» **To do**
From the passage on Conrail and Amtrak below, write out word for word the section that begins with "Whither Amtrak?" and ends with "other railroad’s tracks.".

Conrail made the news again a decade later, in 1997, when two other railroads, Norfolk Southern Corporation and CSX Corporation, filed a joint application to assume and split Conrail’s routes and assets. With the approval of the Surface Transportation Board in 1998, Norfolk Southern Corporation acquired 58 percent of Conrail, with the other 42 percent going to CSX Corporation. It may sound simple, but it took years for the two railroads to solve logistical problems and integrate the Conrail segments into their own systems. To do so, they had to establish new traffic patterns and negotiate new labor contracts.
There were areas where the two railroads would share assets, including the Philadelphia and Detroit regions and parts of northern and southern New Jersey. Though Conrail ceased to exist, CSX and Norfolk Southern maintained it as an entity to act as their terminal and switching agent in these areas. Today Philadelphia still has a Conrail headquarters. In Pennsylvania, Conrail serves customers in the city of Philadelphia and along the Delaware River in Chester and Bucks Counties.
Whither Amtrak?
In 1925, William Wallace Atterbury, then the new president of the Pennsylvania Railroad, was quoted in the company’s house organ as saying, “I have never believed that the public could run the railroad business. Indeed I have never believed that legislatures or railroad commissions could run the railroad business.” Nearly half a century later, in 1971, the government was prepared to try by creating the National Railroad Passenger Corporation, with a national intercity passenger service marketed under the name Amtrak. Existing railroads were able to pay the federal government to assume their passenger operations; the government ended up with more than twenty thousand miles of routes, most of them running over some other railroad’s tracks.
By 2001, Amtrak was operating in forty-five states and serving more than twenty-three million passengers per year, with 260 trains reaching 512 stations. Over the years, it had begun adding freight cars to some of its trains to increase revenues. Hopes were high for the long-awaited Acela Express high-speed service.

» **Supplied records**
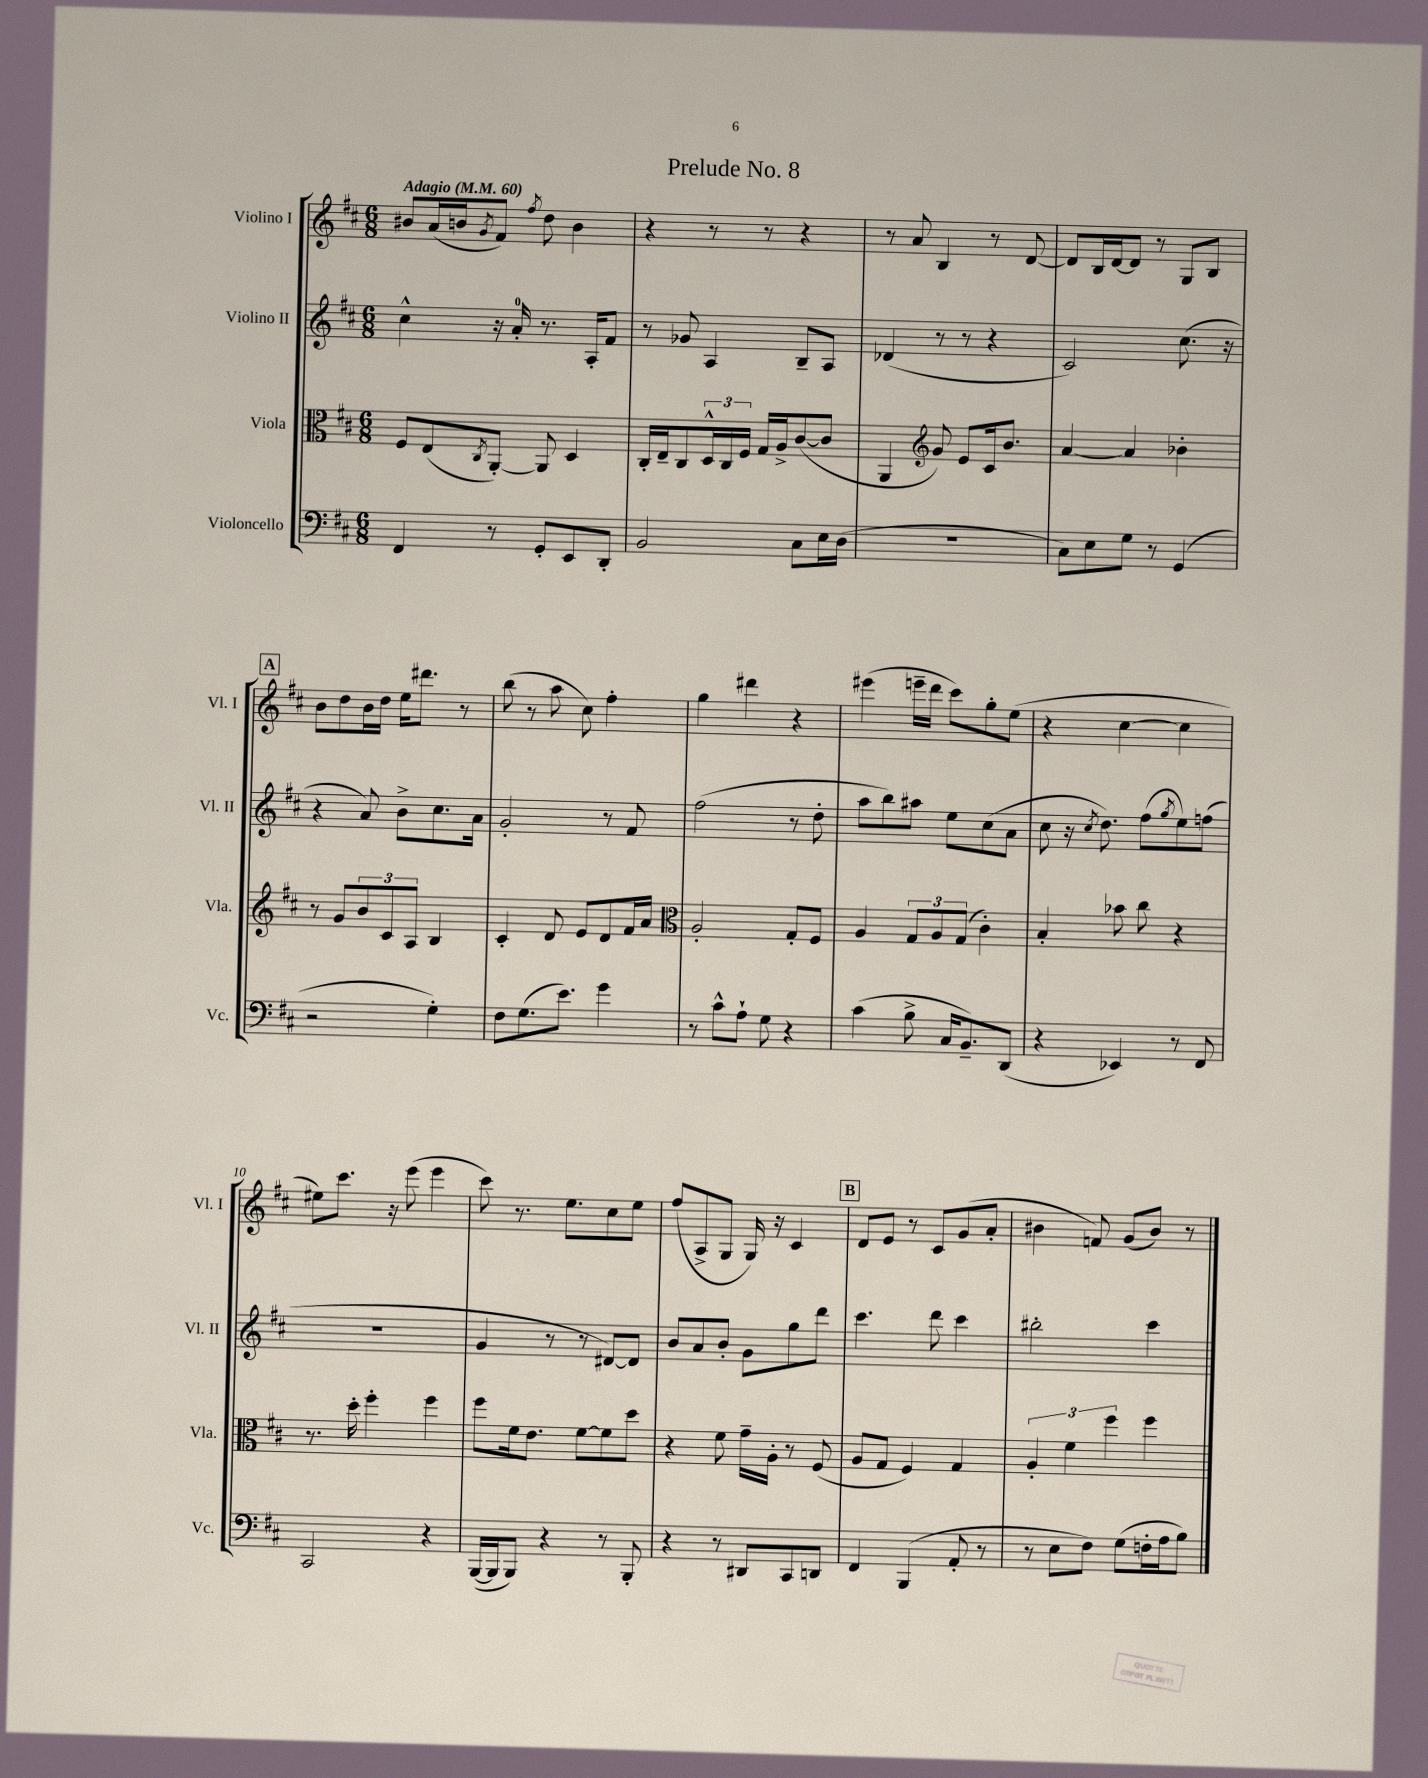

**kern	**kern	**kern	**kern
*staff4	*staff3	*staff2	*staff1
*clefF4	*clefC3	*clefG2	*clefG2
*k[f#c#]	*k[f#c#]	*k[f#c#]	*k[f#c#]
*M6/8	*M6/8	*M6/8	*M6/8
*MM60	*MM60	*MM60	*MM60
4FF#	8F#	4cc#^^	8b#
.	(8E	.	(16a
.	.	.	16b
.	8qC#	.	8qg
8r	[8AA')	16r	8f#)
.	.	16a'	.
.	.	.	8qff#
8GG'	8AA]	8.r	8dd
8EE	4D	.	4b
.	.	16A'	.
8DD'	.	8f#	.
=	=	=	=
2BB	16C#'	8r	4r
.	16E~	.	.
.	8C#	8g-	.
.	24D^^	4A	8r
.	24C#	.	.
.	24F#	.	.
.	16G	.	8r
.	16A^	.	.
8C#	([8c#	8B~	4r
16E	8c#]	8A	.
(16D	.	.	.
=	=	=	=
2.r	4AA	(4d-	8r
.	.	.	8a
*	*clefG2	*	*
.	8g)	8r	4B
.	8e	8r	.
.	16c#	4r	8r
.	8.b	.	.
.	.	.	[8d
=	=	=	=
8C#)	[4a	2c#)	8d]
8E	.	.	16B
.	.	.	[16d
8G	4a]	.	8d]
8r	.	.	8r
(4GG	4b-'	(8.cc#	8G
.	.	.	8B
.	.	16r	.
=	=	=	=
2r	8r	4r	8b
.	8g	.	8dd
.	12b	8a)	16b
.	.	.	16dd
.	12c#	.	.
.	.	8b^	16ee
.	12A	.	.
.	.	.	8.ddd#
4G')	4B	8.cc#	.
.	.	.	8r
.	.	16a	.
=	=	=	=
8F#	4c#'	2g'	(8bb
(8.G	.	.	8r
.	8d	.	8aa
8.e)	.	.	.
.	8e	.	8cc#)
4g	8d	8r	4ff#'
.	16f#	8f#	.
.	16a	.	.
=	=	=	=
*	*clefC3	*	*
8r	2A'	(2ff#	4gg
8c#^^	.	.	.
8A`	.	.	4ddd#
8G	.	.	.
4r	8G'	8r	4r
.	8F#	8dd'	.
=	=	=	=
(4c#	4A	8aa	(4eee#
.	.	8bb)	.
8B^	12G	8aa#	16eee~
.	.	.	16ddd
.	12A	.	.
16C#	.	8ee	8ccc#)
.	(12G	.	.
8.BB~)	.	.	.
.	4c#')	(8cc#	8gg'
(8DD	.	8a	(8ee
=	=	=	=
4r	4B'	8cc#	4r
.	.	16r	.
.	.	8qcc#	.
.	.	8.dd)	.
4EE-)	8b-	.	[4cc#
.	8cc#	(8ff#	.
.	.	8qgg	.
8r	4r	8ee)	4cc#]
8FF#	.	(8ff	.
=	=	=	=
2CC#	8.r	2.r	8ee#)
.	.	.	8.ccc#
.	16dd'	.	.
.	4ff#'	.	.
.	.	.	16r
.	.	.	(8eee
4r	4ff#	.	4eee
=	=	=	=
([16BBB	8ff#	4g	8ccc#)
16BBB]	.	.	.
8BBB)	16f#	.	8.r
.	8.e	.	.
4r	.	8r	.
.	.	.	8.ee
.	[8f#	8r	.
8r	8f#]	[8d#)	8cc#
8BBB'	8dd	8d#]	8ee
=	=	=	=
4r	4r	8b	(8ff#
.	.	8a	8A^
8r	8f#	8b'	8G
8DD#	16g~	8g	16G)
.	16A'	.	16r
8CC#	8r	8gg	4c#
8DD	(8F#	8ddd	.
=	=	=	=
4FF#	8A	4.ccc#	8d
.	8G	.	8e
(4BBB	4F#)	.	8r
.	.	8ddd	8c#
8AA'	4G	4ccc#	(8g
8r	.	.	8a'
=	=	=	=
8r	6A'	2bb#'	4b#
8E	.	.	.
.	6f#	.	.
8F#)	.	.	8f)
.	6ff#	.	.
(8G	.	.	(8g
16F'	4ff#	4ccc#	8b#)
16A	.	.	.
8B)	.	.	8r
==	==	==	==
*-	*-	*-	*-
==
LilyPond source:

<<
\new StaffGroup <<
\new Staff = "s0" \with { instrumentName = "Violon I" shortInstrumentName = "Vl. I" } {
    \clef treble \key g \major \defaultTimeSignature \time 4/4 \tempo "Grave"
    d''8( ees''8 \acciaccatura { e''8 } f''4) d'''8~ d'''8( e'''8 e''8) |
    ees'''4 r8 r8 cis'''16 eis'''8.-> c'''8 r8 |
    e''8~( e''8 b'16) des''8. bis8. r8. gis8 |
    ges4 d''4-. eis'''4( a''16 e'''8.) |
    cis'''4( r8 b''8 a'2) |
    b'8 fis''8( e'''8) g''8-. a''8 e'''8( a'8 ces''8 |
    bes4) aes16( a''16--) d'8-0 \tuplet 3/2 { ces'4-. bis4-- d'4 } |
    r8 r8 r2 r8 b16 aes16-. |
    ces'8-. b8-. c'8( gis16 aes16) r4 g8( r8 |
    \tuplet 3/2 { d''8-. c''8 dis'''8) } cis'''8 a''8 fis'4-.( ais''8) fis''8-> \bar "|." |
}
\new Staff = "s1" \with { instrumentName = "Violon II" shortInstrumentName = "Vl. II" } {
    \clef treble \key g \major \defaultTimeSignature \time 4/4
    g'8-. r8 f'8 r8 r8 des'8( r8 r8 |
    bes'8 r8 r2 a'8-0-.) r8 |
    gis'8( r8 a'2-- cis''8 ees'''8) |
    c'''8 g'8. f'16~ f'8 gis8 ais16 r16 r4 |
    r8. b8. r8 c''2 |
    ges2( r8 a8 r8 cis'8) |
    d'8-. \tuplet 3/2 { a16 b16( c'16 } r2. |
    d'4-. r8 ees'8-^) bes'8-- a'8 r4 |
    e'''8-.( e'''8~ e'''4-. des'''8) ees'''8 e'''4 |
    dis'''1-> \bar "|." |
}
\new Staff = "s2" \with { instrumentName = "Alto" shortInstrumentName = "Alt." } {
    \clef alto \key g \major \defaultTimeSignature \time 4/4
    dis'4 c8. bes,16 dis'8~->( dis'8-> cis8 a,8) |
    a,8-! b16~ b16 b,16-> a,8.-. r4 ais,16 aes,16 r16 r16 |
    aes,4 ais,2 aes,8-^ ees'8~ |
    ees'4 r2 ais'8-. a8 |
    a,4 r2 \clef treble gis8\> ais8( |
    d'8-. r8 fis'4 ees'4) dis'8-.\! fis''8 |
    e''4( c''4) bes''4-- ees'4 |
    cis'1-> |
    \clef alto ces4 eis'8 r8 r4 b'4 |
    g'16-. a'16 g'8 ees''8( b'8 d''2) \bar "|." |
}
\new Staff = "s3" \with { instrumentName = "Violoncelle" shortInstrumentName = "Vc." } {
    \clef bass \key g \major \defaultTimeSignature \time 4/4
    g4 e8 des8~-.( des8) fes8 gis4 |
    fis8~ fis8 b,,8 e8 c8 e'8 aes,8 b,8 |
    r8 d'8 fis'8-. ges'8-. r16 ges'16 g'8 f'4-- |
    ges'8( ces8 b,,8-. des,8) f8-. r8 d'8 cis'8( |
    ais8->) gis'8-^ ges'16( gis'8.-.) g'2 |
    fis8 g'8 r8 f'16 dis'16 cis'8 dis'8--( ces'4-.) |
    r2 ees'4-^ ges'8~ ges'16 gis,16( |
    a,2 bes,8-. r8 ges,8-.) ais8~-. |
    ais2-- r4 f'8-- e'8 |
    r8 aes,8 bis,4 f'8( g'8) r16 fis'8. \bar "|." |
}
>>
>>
* * *
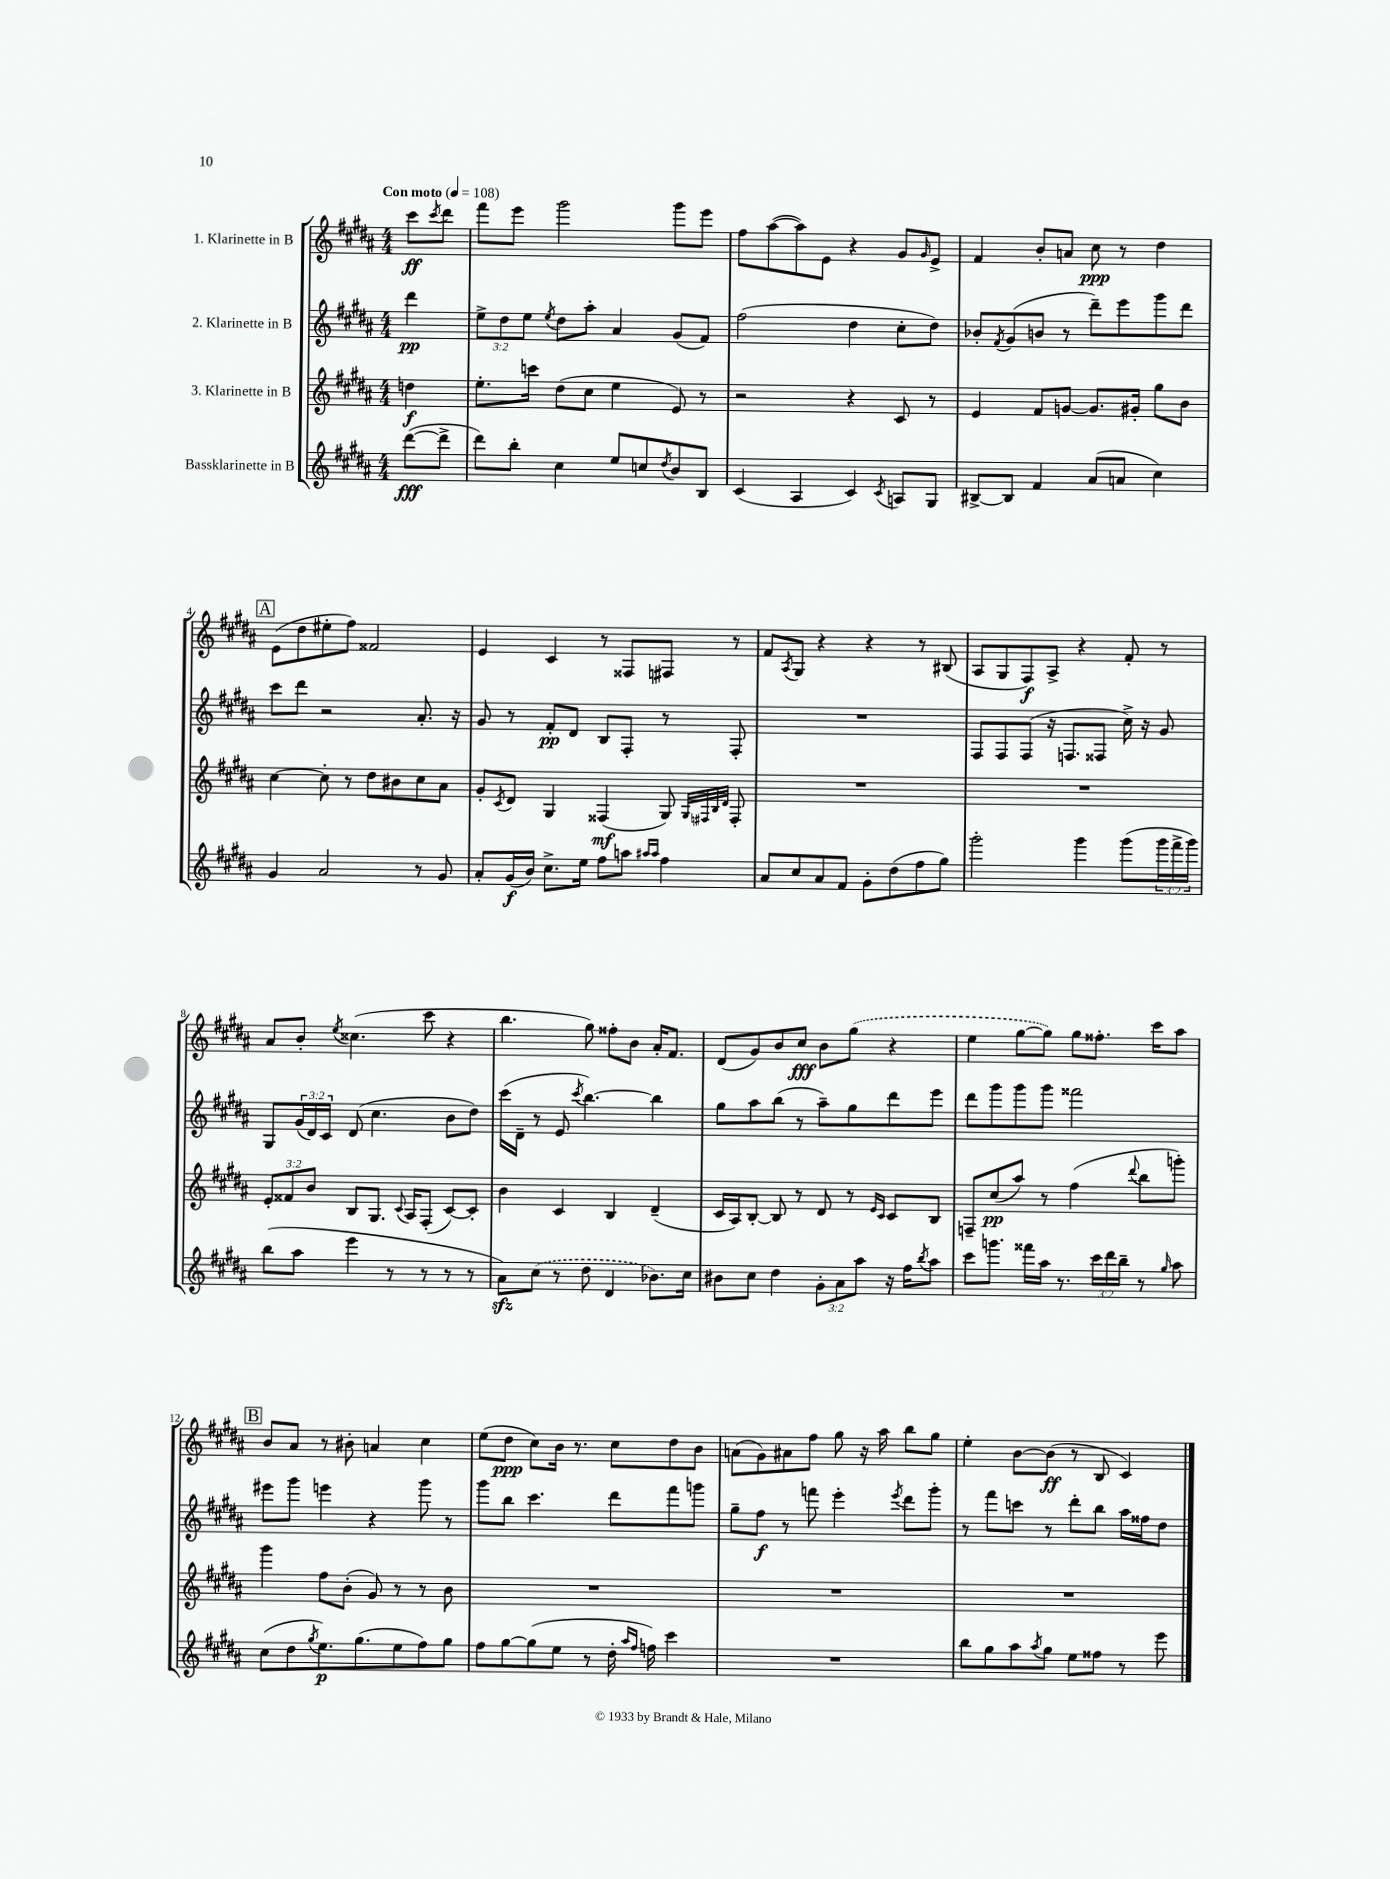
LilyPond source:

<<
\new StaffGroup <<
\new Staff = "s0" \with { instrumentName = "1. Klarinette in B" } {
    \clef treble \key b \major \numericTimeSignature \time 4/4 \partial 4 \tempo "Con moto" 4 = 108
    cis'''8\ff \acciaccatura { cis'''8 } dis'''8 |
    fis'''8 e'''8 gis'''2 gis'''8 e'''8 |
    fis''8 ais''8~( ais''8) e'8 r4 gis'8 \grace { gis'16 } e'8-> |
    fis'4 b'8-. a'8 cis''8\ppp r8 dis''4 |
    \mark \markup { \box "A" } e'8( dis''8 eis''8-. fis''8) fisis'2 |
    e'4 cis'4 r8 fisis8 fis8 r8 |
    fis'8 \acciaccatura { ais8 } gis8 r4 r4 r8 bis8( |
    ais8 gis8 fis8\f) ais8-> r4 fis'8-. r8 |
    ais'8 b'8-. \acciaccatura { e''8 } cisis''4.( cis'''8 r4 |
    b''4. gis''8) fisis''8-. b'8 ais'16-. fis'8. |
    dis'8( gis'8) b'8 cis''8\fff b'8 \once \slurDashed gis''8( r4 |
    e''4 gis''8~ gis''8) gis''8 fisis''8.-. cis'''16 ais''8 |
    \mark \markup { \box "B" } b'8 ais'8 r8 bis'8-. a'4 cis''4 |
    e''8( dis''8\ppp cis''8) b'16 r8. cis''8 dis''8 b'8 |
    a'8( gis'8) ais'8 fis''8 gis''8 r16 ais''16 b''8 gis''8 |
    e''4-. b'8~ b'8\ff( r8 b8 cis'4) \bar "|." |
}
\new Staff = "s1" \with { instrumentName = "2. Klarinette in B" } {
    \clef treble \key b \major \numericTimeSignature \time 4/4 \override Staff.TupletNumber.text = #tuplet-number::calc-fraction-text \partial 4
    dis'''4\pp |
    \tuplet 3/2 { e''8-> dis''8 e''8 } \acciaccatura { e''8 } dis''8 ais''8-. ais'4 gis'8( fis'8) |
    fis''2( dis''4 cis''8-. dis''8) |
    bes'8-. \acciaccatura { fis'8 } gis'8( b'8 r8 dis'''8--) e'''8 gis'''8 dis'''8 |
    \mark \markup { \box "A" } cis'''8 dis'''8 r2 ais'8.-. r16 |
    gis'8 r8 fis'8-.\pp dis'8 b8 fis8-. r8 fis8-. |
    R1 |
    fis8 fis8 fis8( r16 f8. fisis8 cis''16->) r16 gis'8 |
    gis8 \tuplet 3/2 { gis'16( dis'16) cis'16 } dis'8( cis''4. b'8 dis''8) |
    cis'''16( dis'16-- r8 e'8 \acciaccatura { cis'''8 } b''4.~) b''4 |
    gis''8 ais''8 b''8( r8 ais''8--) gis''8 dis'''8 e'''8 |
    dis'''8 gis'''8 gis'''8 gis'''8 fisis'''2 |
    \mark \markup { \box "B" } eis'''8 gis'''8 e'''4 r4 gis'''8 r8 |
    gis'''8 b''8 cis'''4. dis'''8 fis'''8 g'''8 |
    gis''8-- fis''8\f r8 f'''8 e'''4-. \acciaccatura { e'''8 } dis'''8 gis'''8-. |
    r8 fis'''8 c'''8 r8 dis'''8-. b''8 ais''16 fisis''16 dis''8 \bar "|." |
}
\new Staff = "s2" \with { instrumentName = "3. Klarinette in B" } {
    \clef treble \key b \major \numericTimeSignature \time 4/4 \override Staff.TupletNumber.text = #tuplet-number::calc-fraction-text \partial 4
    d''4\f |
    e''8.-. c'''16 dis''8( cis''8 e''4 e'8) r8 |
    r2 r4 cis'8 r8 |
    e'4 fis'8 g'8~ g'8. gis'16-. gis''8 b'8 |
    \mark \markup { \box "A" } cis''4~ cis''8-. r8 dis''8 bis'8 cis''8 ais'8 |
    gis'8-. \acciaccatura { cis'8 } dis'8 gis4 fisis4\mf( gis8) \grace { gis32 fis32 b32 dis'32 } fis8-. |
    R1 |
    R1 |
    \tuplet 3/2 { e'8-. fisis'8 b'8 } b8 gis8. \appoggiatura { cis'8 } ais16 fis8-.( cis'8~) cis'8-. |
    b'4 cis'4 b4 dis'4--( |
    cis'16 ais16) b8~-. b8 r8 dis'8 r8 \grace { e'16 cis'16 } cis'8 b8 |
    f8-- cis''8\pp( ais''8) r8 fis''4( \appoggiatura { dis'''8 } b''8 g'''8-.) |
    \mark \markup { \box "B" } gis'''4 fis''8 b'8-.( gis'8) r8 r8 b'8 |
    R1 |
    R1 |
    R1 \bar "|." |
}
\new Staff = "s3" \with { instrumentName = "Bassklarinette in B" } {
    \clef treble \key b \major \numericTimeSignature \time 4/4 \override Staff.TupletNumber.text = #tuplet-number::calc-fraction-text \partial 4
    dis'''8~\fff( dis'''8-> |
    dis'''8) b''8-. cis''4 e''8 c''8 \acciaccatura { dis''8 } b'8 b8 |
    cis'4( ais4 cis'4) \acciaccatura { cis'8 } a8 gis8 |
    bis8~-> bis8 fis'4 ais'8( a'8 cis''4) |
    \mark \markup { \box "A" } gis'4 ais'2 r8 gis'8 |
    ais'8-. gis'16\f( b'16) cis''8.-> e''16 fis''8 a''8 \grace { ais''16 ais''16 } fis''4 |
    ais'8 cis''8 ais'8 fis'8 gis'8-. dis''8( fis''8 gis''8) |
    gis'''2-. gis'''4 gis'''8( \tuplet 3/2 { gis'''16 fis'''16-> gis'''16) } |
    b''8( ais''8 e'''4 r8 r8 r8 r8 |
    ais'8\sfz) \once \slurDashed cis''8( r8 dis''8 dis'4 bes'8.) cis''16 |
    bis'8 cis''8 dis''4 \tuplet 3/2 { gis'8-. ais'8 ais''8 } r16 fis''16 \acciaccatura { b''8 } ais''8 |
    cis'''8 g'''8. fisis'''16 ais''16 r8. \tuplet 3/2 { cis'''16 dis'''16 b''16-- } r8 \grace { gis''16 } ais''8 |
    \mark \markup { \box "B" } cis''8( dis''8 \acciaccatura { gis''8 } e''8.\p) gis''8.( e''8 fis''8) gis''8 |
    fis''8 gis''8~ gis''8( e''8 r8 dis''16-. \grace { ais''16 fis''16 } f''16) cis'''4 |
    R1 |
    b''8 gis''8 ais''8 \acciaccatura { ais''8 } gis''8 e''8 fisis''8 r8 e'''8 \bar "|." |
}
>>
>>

» **In response**
Whither Amtrak?
In 1925, William Wallace Atterbury, then the new president of the Pennsylvania Railroad, was quoted in the company’s house organ as saying, “I have never believed that the public could run the railroad business. Indeed I have never believed that legislatures or railroad commissions could run the railroad business.” Nearly half a century later, in 1971, the government was prepared to try by creating the National Railroad Passenger Corporation, with a national intercity passenger service marketed under the name Amtrak. Existing railroads were able to pay the federal government to assume their passenger operations; the government ended up with more than twenty thousand miles of routes, most of them running over some other railroad’s tracks.